I struggled to get it into my Dutch oven (my condo fire alarm is very sensitive so I had to go and get it to stop yelling at me in between pulling the Dutch oven out and getting the dough into it) so I think it probably deflated a little bit, since I had to toss it back onto my counter in a rush. But it still turned out great! Wonderful "sour" flavour, actually, and it was very tender. I probably could have baked it for another 5 minutes to get a darker and thicker crust.

I used this as the "crouton" for French onion soup the other night and it was great.

I'm going to play around with sakadane a bit more - perhaps with my sandwich loaf next, but I'm just so happy I finally got it to work! I can see myself doing a sakadane panettone next Christmas, since it would add a Japanese touch to the yuzu and ginger flavour that I made this year.

Comments

Benito's picture
Benito

Stella, you are a brave soul making bread leavened by koji rice!  I had a recipe and was all fired up to try it a few years ago but never did.  Koji rice is a bit hard to obtain and is a bit pricey, so preparing and activating a sakadane to make bread didn't seem worth it.  Your bakes using sakadane look quite amazing really.  I'd love to bake anpan which are traditionally leavened by sakadane.  Where do you buy your koji rice?  The sake distillery no longer sells their koji rice.  The only other place I have found it is Sanko on Queen St West, but they appear to sell only one type of koji rice?

The last loaf you posted looks great to me, very nice despite any challenges you may have experienced.

Happy New Year 

Benny

stellar's picture
stellar

Koji rice has gotten easier to get in recent years, which is why I finally tried out sakadane bread! I actually had the miso/soy sauce koji rice left over from making shiokoji to marinate meats, as well as making miso. I went to Heisei Mart in J-Town which is just barely outside of Toronto city limits at Woodbine and Steeles - they carry koji rice from San-O in Montreal, as well as some other koji products/producers. San-O also ships but I think transportation up to Markham would be cheaper than shipping haha.

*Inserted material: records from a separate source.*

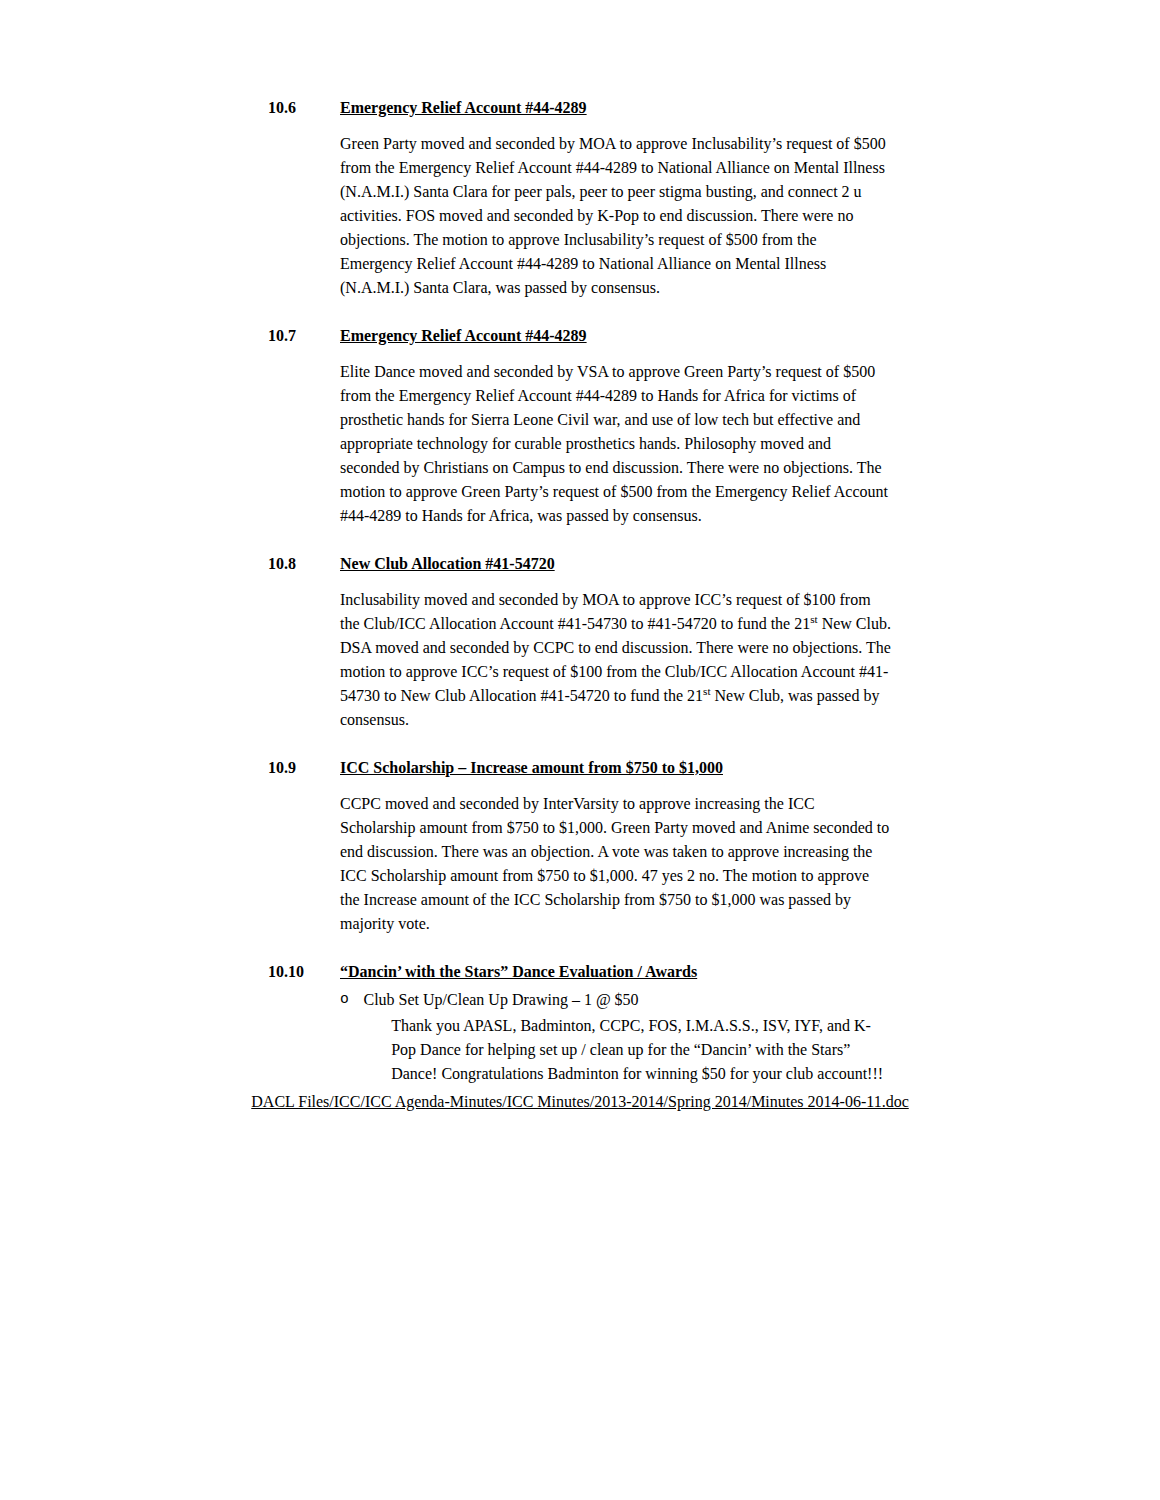10.6 Emergency Relief Account #44-4289
Green Party moved and seconded by MOA to approve Inclusability’s request of $500 from the Emergency Relief Account #44-4289 to National Alliance on Mental Illness (N.A.M.I.) Santa Clara for peer pals, peer to peer stigma busting, and connect 2 u activities. FOS moved and seconded by K-Pop to end discussion. There were no objections. The motion to approve Inclusability’s request of $500 from the Emergency Relief Account #44-4289 to National Alliance on Mental Illness (N.A.M.I.) Santa Clara, was passed by consensus.
10.7 Emergency Relief Account #44-4289
Elite Dance moved and seconded by VSA to approve Green Party’s request of $500 from the Emergency Relief Account #44-4289 to Hands for Africa for victims of prosthetic hands for Sierra Leone Civil war, and use of low tech but effective and appropriate technology for curable prosthetics hands. Philosophy moved and seconded by Christians on Campus to end discussion. There were no objections. The motion to approve Green Party’s request of $500 from the Emergency Relief Account #44-4289 to Hands for Africa, was passed by consensus.
10.8 New Club Allocation #41-54720
Inclusability moved and seconded by MOA to approve ICC’s request of $100 from the Club/ICC Allocation Account #41-54730 to #41-54720 to fund the 21st New Club. DSA moved and seconded by CCPC to end discussion. There were no objections. The motion to approve ICC’s request of $100 from the Club/ICC Allocation Account #41-54730 to New Club Allocation #41-54720 to fund the 21st New Club, was passed by consensus.
10.9 ICC Scholarship – Increase amount from $750 to $1,000
CCPC moved and seconded by InterVarsity to approve increasing the ICC Scholarship amount from $750 to $1,000. Green Party moved and Anime seconded to end discussion. There was an objection. A vote was taken to approve increasing the ICC Scholarship amount from $750 to $1,000. 47 yes 2 no. The motion to approve the Increase amount of the ICC Scholarship from $750 to $1,000 was passed by majority vote.
10.10 “Dancin’ with the Stars” Dance Evaluation / Awards
o Club Set Up/Clean Up Drawing – 1 @ $50
Thank you APASL, Badminton, CCPC, FOS, I.M.A.S.S., ISV, IYF, and K-Pop Dance for helping set up / clean up for the “Dancin’ with the Stars” Dance! Congratulations Badminton for winning $50 for your club account!!!
DACL Files/ICC/ICC Agenda-Minutes/ICC Minutes/2013-2014/Spring 2014/Minutes 2014-06-11.doc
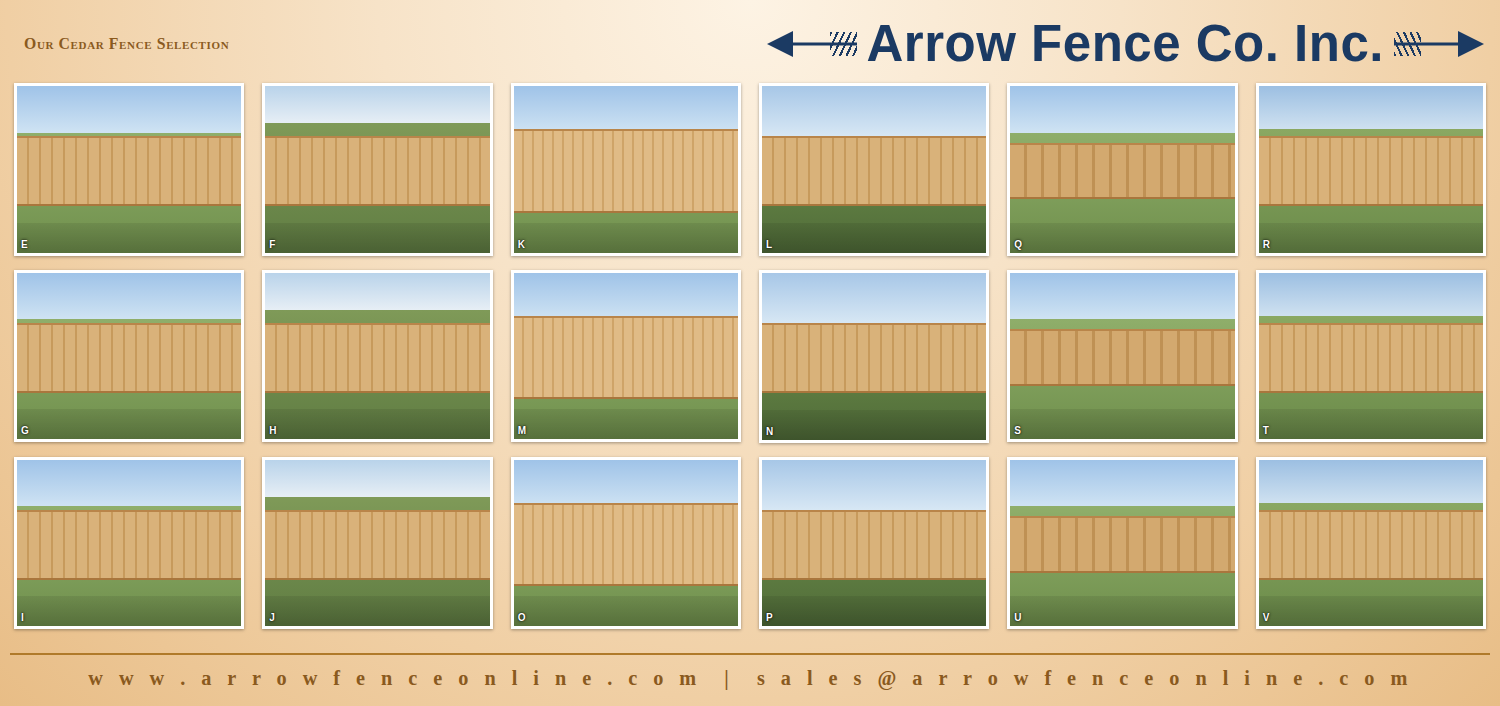Our Cedar Fence Selection
Arrow Fence Co. Inc.
E
F
K
L
Q
R
G
H
M
N
S
T
I
J
O
P
U
V
w w w . a r r o w f e n c e o n l i n e . c o m | s a l e s @ a r r o w f e n c e o n l i n e . c o m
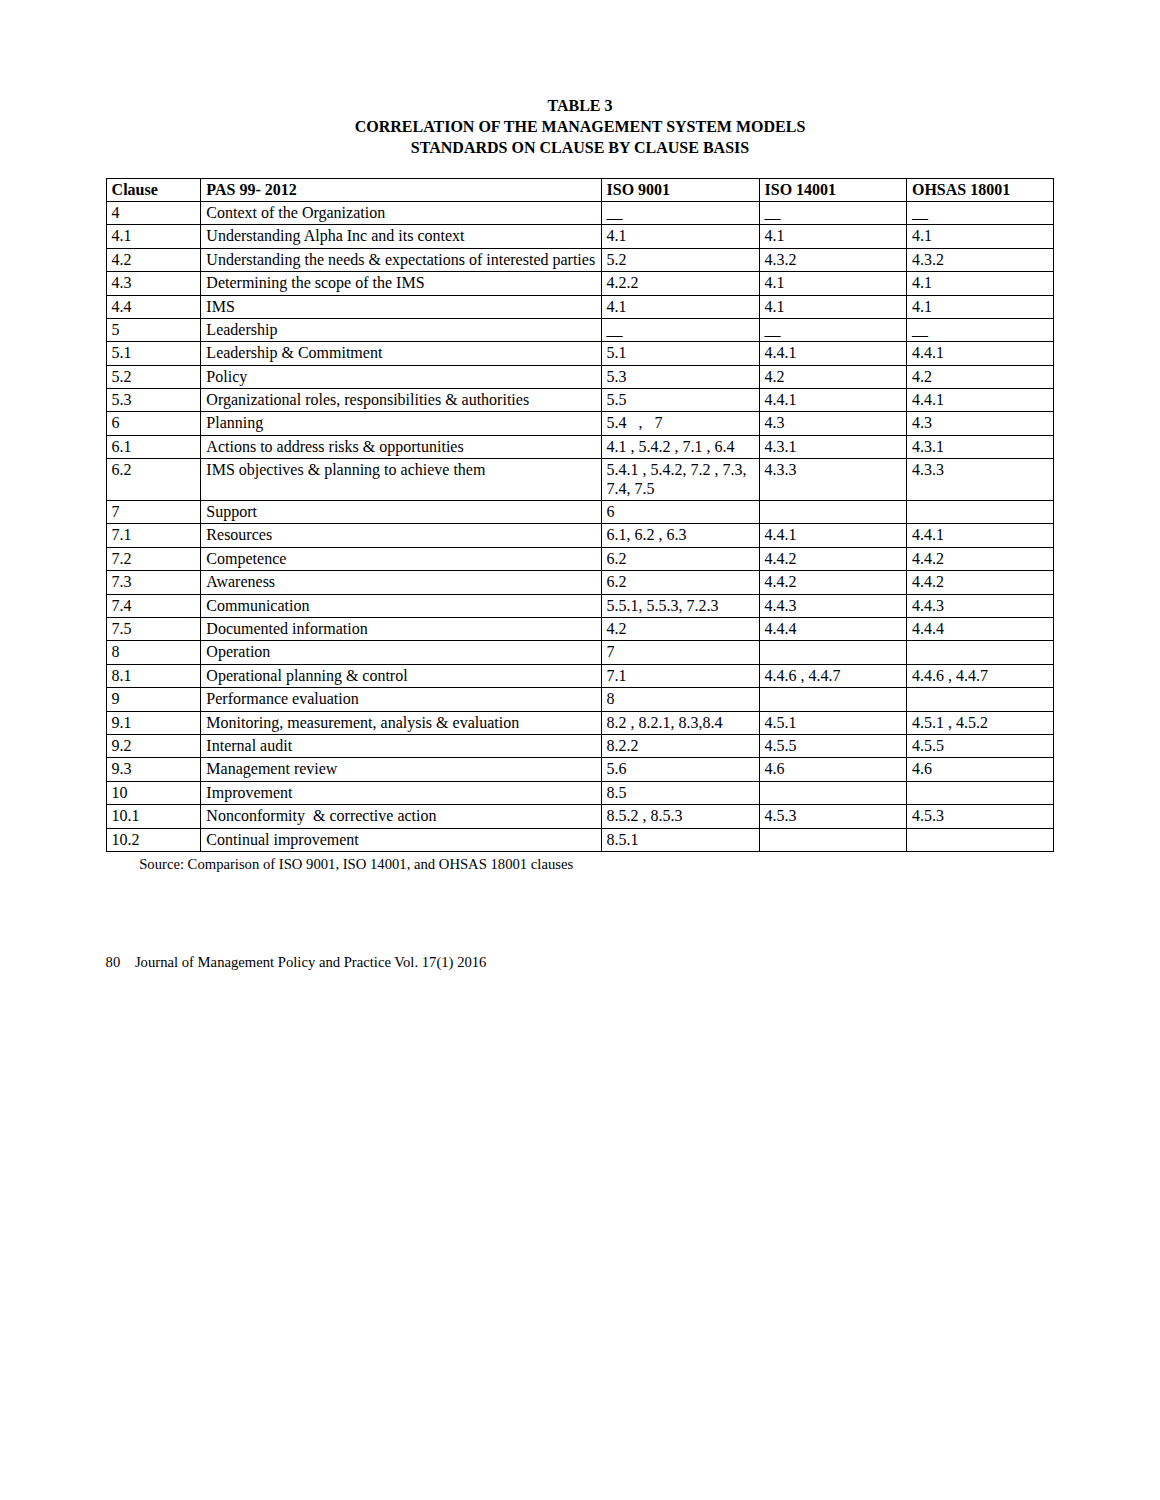TABLE 3
CORRELATION OF THE MANAGEMENT SYSTEM MODELS
STANDARDS ON CLAUSE BY CLAUSE BASIS
| Clause | PAS 99- 2012 | ISO 9001 | ISO 14001 | OHSAS 18001 |
| --- | --- | --- | --- | --- |
| 4 | Context of the Organization | __ | __ | __ |
| 4.1 | Understanding Alpha Inc and its context | 4.1 | 4.1 | 4.1 |
| 4.2 | Understanding the needs & expectations of interested parties | 5.2 | 4.3.2 | 4.3.2 |
| 4.3 | Determining the scope of the IMS | 4.2.2 | 4.1 | 4.1 |
| 4.4 | IMS | 4.1 | 4.1 | 4.1 |
| 5 | Leadership | __ | __ | __ |
| 5.1 | Leadership & Commitment | 5.1 | 4.4.1 | 4.4.1 |
| 5.2 | Policy | 5.3 | 4.2 | 4.2 |
| 5.3 | Organizational roles, responsibilities & authorities | 5.5 | 4.4.1 | 4.4.1 |
| 6 | Planning | 5.4 , 7 | 4.3 | 4.3 |
| 6.1 | Actions to address risks & opportunities | 4.1 , 5.4.2 , 7.1 , 6.4 | 4.3.1 | 4.3.1 |
| 6.2 | IMS objectives & planning to achieve them | 5.4.1 , 5.4.2, 7.2 , 7.3, 7.4, 7.5 | 4.3.3 | 4.3.3 |
| 7 | Support | 6 | | |
| 7.1 | Resources | 6.1, 6.2 , 6.3 | 4.4.1 | 4.4.1 |
| 7.2 | Competence | 6.2 | 4.4.2 | 4.4.2 |
| 7.3 | Awareness | 6.2 | 4.4.2 | 4.4.2 |
| 7.4 | Communication | 5.5.1, 5.5.3, 7.2.3 | 4.4.3 | 4.4.3 |
| 7.5 | Documented information | 4.2 | 4.4.4 | 4.4.4 |
| 8 | Operation | 7 | | |
| 8.1 | Operational planning & control | 7.1 | 4.4.6 , 4.4.7 | 4.4.6 , 4.4.7 |
| 9 | Performance evaluation | 8 | | |
| 9.1 | Monitoring, measurement, analysis & evaluation | 8.2 , 8.2.1, 8.3,8.4 | 4.5.1 | 4.5.1 , 4.5.2 |
| 9.2 | Internal audit | 8.2.2 | 4.5.5 | 4.5.5 |
| 9.3 | Management review | 5.6 | 4.6 | 4.6 |
| 10 | Improvement | 8.5 | | |
| 10.1 | Nonconformity & corrective action | 8.5.2 , 8.5.3 | 4.5.3 | 4.5.3 |
| 10.2 | Continual improvement | 8.5.1 | | |
Source: Comparison of ISO 9001, ISO 14001, and OHSAS 18001 clauses
80 Journal of Management Policy and Practice Vol. 17(1) 2016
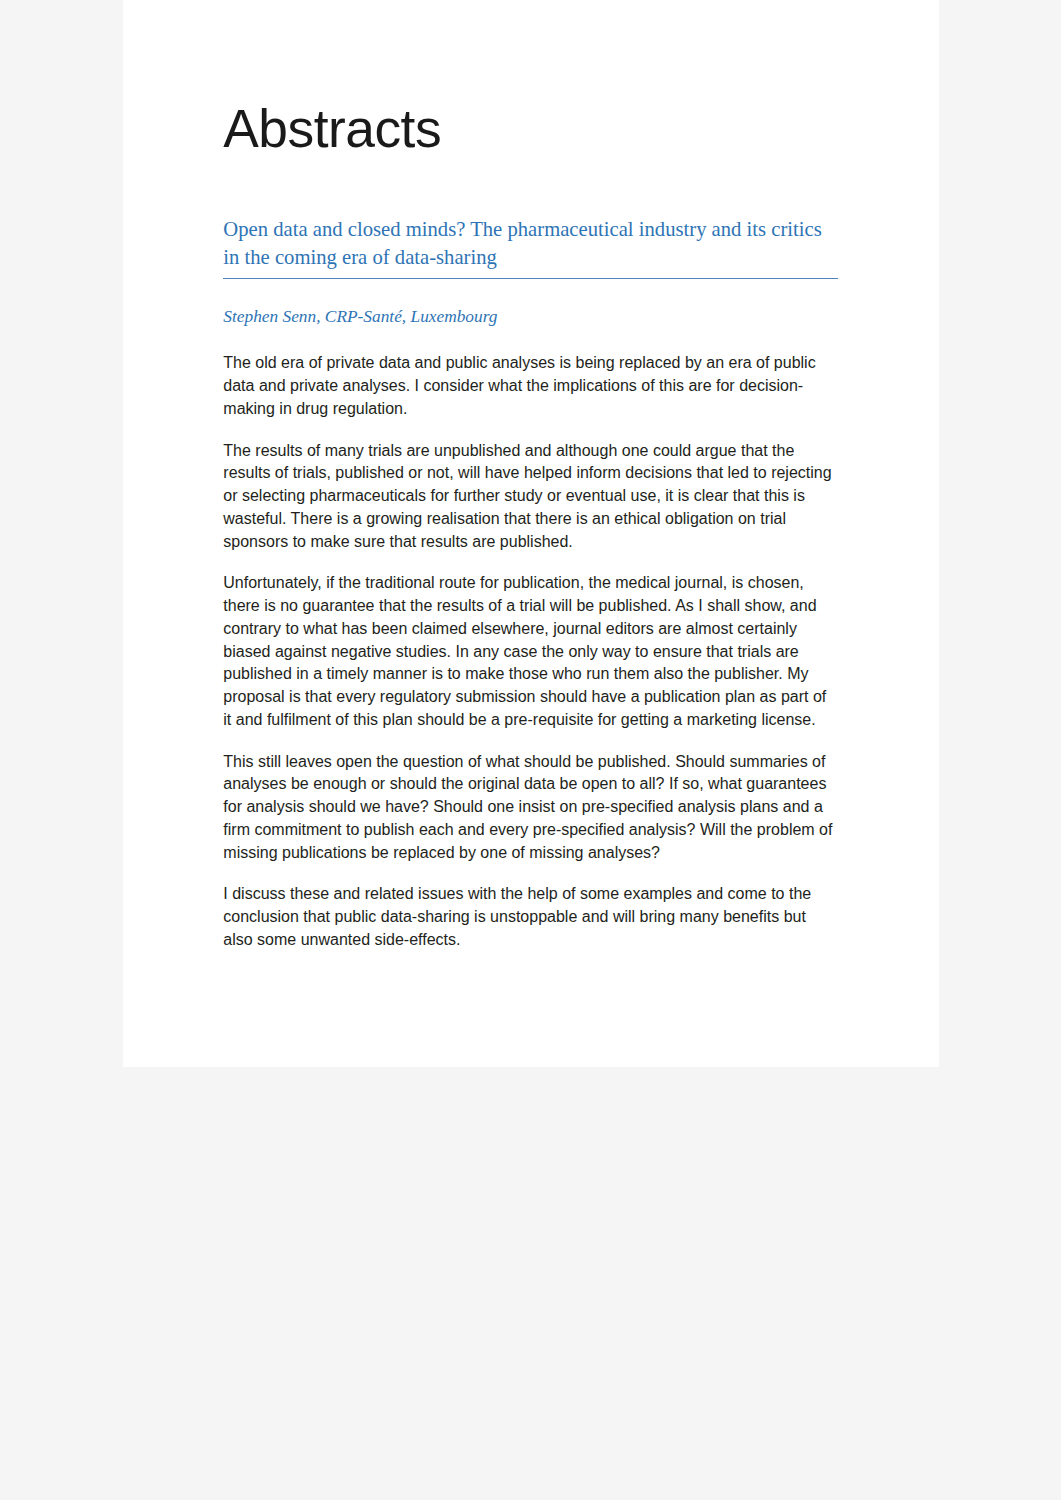Abstracts
Open data and closed minds? The pharmaceutical industry and its critics in the coming era of data-sharing
Stephen Senn, CRP-Santé, Luxembourg
The old era of private data and public analyses is being replaced by an era of public data and private analyses. I consider what the implications of this are for decision-making in drug regulation.
The results of many trials are unpublished and although one could argue that the results of trials, published or not, will have helped inform decisions that led to rejecting or selecting pharmaceuticals for further study or eventual use, it is clear that this is wasteful. There is a growing realisation that there is an ethical obligation on trial sponsors to make sure that results are published.
Unfortunately, if the traditional route for publication, the medical journal, is chosen, there is no guarantee that the results of a trial will be published. As I shall show, and contrary to what has been claimed elsewhere, journal editors are almost certainly biased against negative studies. In any case the only way to ensure that trials are published in a timely manner is to make those who run them also the publisher. My proposal is that every regulatory submission should have a publication plan as part of it and fulfilment of this plan should be a pre-requisite for getting a marketing license.
This still leaves open the question of what should be published. Should summaries of analyses be enough or should the original data be open to all? If so, what guarantees for analysis should we have? Should one insist on pre-specified analysis plans and a firm commitment to publish each and every pre-specified analysis? Will the problem of missing publications be replaced by one of missing analyses?
I discuss these and related issues with the help of some examples and come to the conclusion that public data-sharing is unstoppable and will bring many benefits but also some unwanted side-effects.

I have thought about cultivating my own koji rice with the stuff that I've purchased, too, but it's hard to find a place to do that in my condo!

Tangentially related to anpan, I was actually thinking of doing mantou or char siu bao with sakadane, since I think the vigorous activity would work pretty well with the steaming! I hope you try out sakadane anpan though - would love to see your results!

Moe C's picture
Moe C

Wow, that is a gorgeous loaf. You certainly seem to know what you're doing. The diastatic malt will contribute to a quicker rise, also.

stellar's picture
stellar

Haha thank you! I didn't post photos of all my failures or I'm sure it would look less like I know what I'm doing and more like I picked things at random.

But yeah, I want to remove the diastatic malt from the stone milled loaf for that reason. My logic at the time was probably something like "more food for the yeast means maybe it won't turn into soup as quickly" lol.